Barabasi’s team discovered that scale-free networks break down only after all nodes have been removed, which he says that for all practical purposes is never (115). In laymen’s terms, this means that for the World Wide Web to completely, randomly fail, every single Internet router in the world would have to malfunction and fail all at the same time. The odds of that happening? Never. Unless, of course, you live in the make-believe world of the NBC television show Revolution. But, I digress.

Barabasi’s team next turned to a new set of experiments. No longer selecting nodes randomly, the team set out to find out what would happen if the Internet was attacked in a systematic and coordinated way. They set up computer simulations that directly targeted not the nodes, but the hubs (116).

The simulations took out the largest hubs first, one after the other. It was soon evident that while the remaining hubs compensated for the first, and largest, hubs’ demise and kept the Internet running, they were no longer able to do so after several hubs were taken out. Barabasi’s team observed that, in their simulation, large chunks of nodes were falling off the network, becoming disconnected from the main cluster.

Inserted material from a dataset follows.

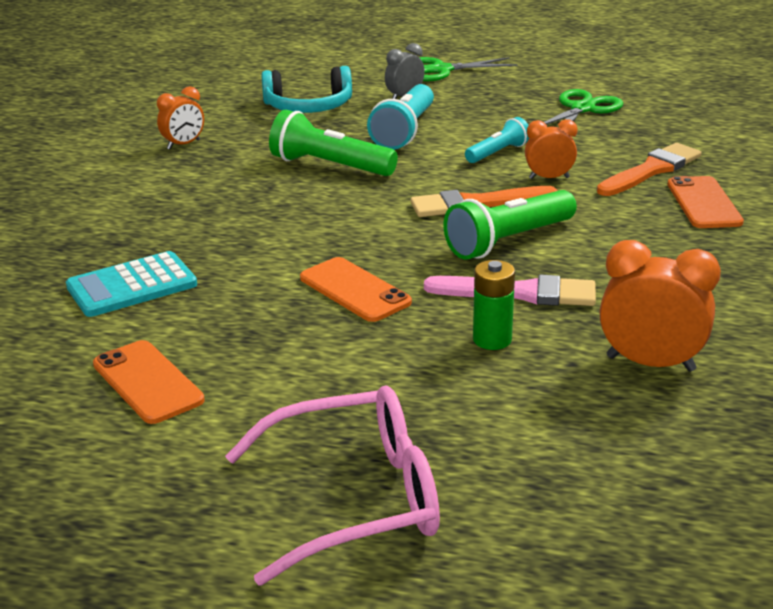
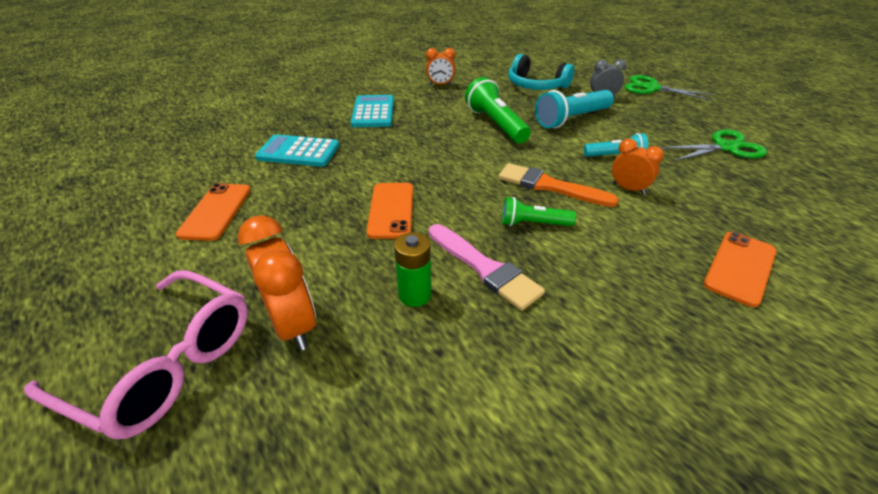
camera: 40 degrees right, 10 degrees up
(149, 207) = (373, 112): none -> turquoise calculator
(509, 241) = (533, 224): green flashlight -> green flashlight, size x0.60
(650, 363) = (495, 395): orange clock -> orange clock (293, 324)
(651, 170) = (725, 217): orange brush -> none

As the team pushed forward with the simulation, they observed the network’s “spectacular” collapse (116). The team also observed that the “critical point” (where a scale-free network started breaking), which was absent under random failures, was present during targeted attacks, and that removal of only a few hubs during attack broke the Internet into tiny, hopelessly isolated pieces.

Barabasi’s team had learned that vulnerability to attack is an inherent property of scale-free networks, and the proverbial “cost” to be paid in exchange for the resilience they displayed (117). Following one logical conclusion to the next, through their simulations and experimentation, the team had discovered scale-free network’s Achilles’ heel, thus the aptly applied title of chapter nine.